Il y a 10 années · 1 minute · Architecture

Cas d’utilisation d’un ESB (1/6) : Le couplage lâche

En vue du séminaire « Les ESB dans la SOA : Comprendre & Savoir utiliser » que Xebia donnera le 09/10/2007, nous vous proposons une série d’articles présentant différents cas d’utilisation d’un ESB.

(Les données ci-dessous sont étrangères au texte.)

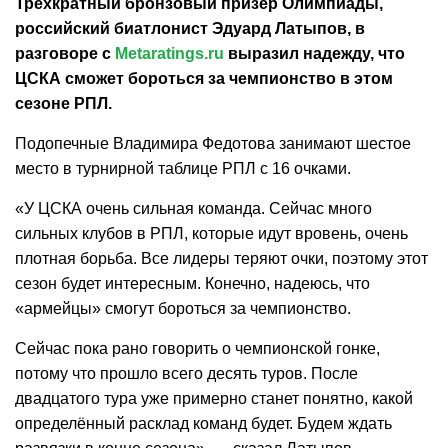
Трёхкратный бронзовый призёр Олимпиады,
российский биатлонист Эдуард Латыпов, в
разговоре с
Metaratings.ru
выразил надежду, что
ЦСКА сможет бороться за чемпионство в этом
сезоне РПЛ.
Подопечные Владимира Федотова занимают шестое
место в турнирной таблице РПЛ с 16 очками.
«У ЦСКА очень сильная команда. Сейчас много
сильных клубов в РПЛ, которые идут вровень, очень
плотная борьба. Все лидеры теряют очки, поэтому этот
сезон будет интересным. Конечно, надеюсь, что
«армейцы» смогут бороться за чемпионство.
Сейчас пока рано говорить о чемпионской гонке,
потому что прошло всего десять туров. После
двадцатого тура уже примерно станет понятно, какой
определённый расклад команд будет. Будем ждать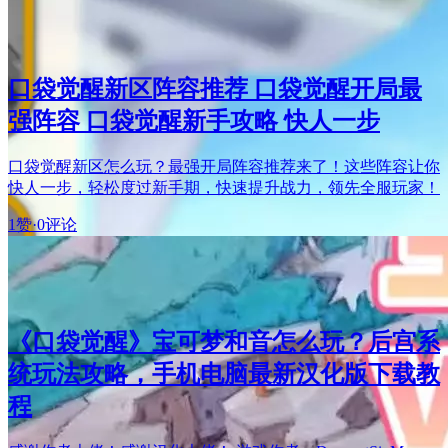
口袋觉醒新区阵容推荐 口袋觉醒开局最
强阵容 口袋觉醒新手攻略 快人一步
口袋觉醒新区怎么玩？最强开局阵容推荐来了！这些阵容让你
快人一步，轻松度过新手期，快速提升战力，领先全服玩家！
1赞
·
0评论
《口袋觉醒》宝可梦和音怎么玩？后宫系
统玩法攻略，手机电脑最新汉化版下载教
程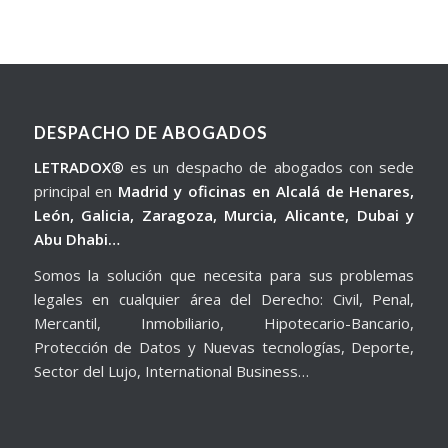
DESPACHO DE ABOGADOS
LETRADOX®
es un despacho de abogados con sede
principal en
Madrid y oficinas en Alcalá de Henares,
León, Galicia, Zaragoza, Murcia, Alicante, Dubai y
Abu Dhabi…
Somos la solución que necesita para sus problemas
legales en cualquier área del Derecho: Civil, Penal,
Mercantil, Inmobiliario, Hipotecario-Bancario,
Protección de Datos y Nuevas tecnologías, Deporte,
Sector del Lujo, International Business…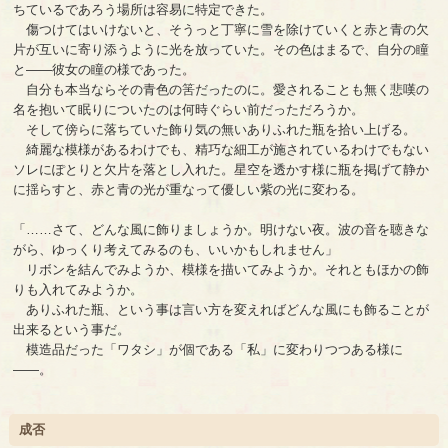
ちているであろう場所は容易に特定できた。
傷つけてはいけないと、そうっと丁寧に雪を除けていくと赤と青の欠
片が互いに寄り添うように光を放っていた。その色はまるで、自分の瞳
と――彼女の瞳の様であった。
自分も本当ならその青色の筈だったのに。愛されることも無く悲嘆の
名を抱いて眠りについたのは何時ぐらい前だっただろうか。
そして傍らに落ちていた飾り気の無いありふれた瓶を拾い上げる。
綺麗な模様があるわけでも、精巧な細工が施されているわけでもない
ソレにぽとりと欠片を落とし入れた。星空を透かす様に瓶を掲げて静か
に揺らすと、赤と青の光が重なって優しい紫の光に変わる。
「……さて、どんな風に飾りましょうか。明けない夜。波の音を聴きな
がら、ゆっくり考えてみるのも、いいかもしれません」
リボンを結んでみようか、模様を描いてみようか。それともほかの飾
りも入れてみようか。
ありふれた瓶、という事は言い方を変えればどんな風にも飾ることが
出来るという事だ。
模造品だった「ワタシ」が個である「私」に変わりつつある様に
――。
成否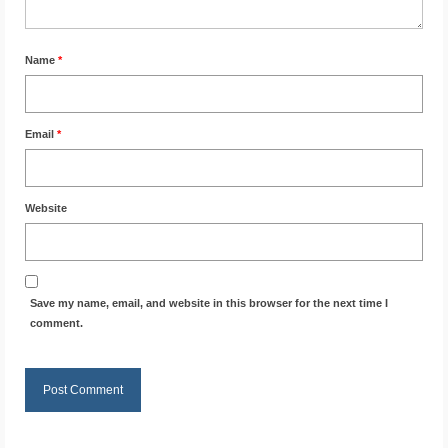
Name
*
Email
*
Website
Save my name, email, and website in this browser for the next time I
comment.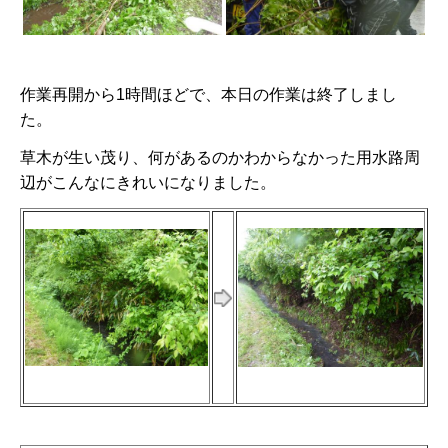
作業再開から1時間ほどで、本日の作業は終了しまし
た。
草木が生い茂り、何があるのかわからなかった用水路周
辺がこんなにきれいになりました。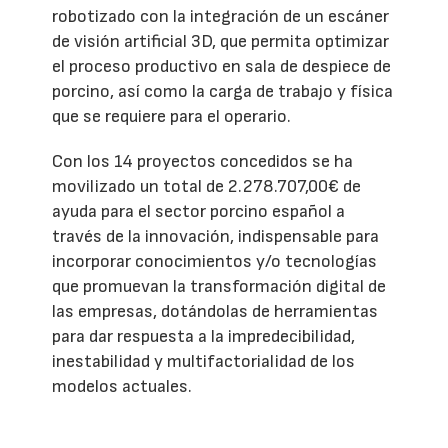
robotizado con la integración de un escáner
de visión artificial 3D, que permita optimizar
el proceso productivo en sala de despiece de
porcino, así como la carga de trabajo y física
que se requiere para el operario.
Con los 14 proyectos concedidos se ha
movilizado un total de 2.278.707,00€ de
ayuda para el sector porcino español a
través de la innovación, indispensable para
incorporar conocimientos y/o tecnologías
que promuevan la transformación digital de
las empresas, dotándolas de herramientas
para dar respuesta a la impredecibilidad,
inestabilidad y multifactorialidad de los
modelos actuales.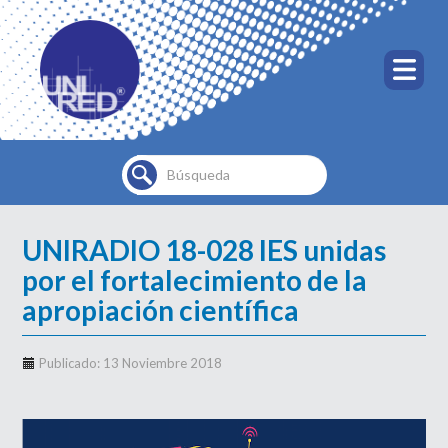
Buscar...
UNIRADIO 18-028 IES unidas
por el fortalecimiento de la
apropiación científica
Publicado: 13 Noviembre 2018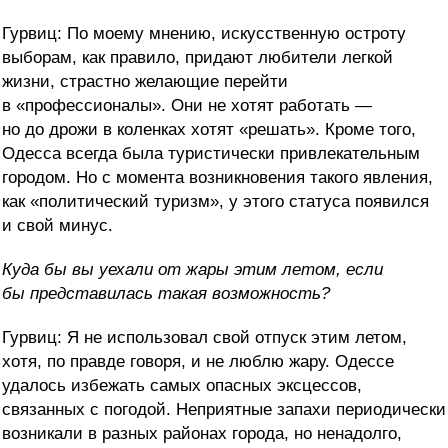
Гурвиц: По моему мнению, искусственную остроту
выборам, как правило, придают любители легкой
жизни, страстно желающие перейти
в «профессионалы». Они не хотят работать —
но до дрожи в коленках хотят «решать». Кроме того,
Одесса всегда была туристически привлекательным
городом. Но с момента возникновения такого явления,
как «политический туризм», у этого статуса появился
и свой минус.
Куда бы вы уехали от жары этим летом, если
бы представилась такая возможность?
Гурвиц: Я не использовал свой отпуск этим летом,
хотя, по правде говоря, и не люблю жару. Одессе
удалось избежать самых опасных эксцессов,
связанных с погодой. Неприятные запахи периодически
возникали в разных районах города, но ненадолго,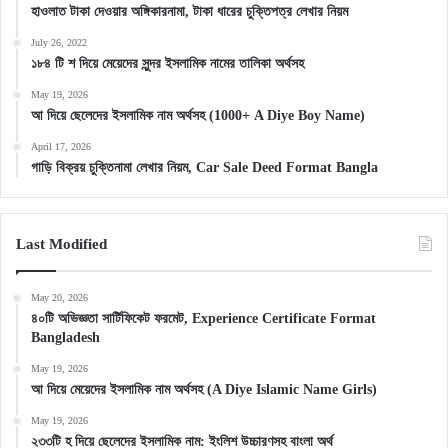
হাওলাত টাকা দেওয়ার অঙ্গিকারনামা, টাকা ধারের চুক্তিপত্র লেখার নিয়ম
July 26, 2022
১৮৪ টি শ দিয়ে মেয়েদের সুন্দর ইসলামিক নামের তালিকা অর্থসহ
May 19, 2026
আ দিয়ে ছেলেদের ইসলামিক নাম অর্থসহ (1000+ A Diye Boy Name)
April 17, 2026
গাড়ি বিক্রয় চুক্তিনামা লেখার নিয়ম, Car Sale Deed Format Bangla
Last Modified
May 20, 2026
৪০টি অভিজ্ঞতা সার্টিফিকেট ফরমেট, Experience Certificate Format
Bangladesh
May 19, 2026
আ দিয়ে মেয়েদের ইসলামিক নাম অর্থসহ (A Diye Islamic Name Girls)
May 19, 2026
২৩৩টি হ দিয়ে ছেলেদের ইসলামিক নাম: ইংলিশ উচ্চারণসহ বাংলা অর্থ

Le cas d’utilisation d’un ESB présenté aujourd’hui est le couplage lâche.

Problématique

Le couplage technique ou fonctionnel est l’un des risques les plus critiques lors de la mise en œuvre d’une architecture orientée service (SOA).
Le service invoqué peut être exposé dans une autre technologie, utiliser une autre représentation des données, être asynchrone ou en cluster, etc. L’ESB va prendre en charge ces adaptations pour libérer l’application appelante des adhérences avec l’application qu’elle appelle. Le problème d’adhérence est bien sur reporté dans l’ESB mais on considère qu’il est plus facile et plus rapide d’effectuer des modifications dans l’ESB que dans les applications du SI.
Ainsi, la mise en place de couplage lâche entre services facilite grandement la monté de version, la migration ou l’externalisation d’un service puisque ces actions n’impactent plus tous les appelants mais seulement l’ESB.

Principe de mise en œuvre

ESB : Couplage lâche

Les responsabilités de l’ESB sont ici les suivantes :

  • Exposition : Le consommateur ne connaît que l’ESB. Il invoque le service que ce dernier lui expose. Cette invocation se fait sur un protocole et avec un format de données qui sont indépendant du fournisseur de service.
  • Routage : L’ESB détermine le fournisseur de service à invoquer (éventuellement en s’appuyant sur un registre ou annuaire de services).
  • Transformation : l’ESB réalise une médiation de format vers celui pris en charge par le fournisseur de service.
  • Invocation : C’est l’ESB qui invoque le fournisseur de service.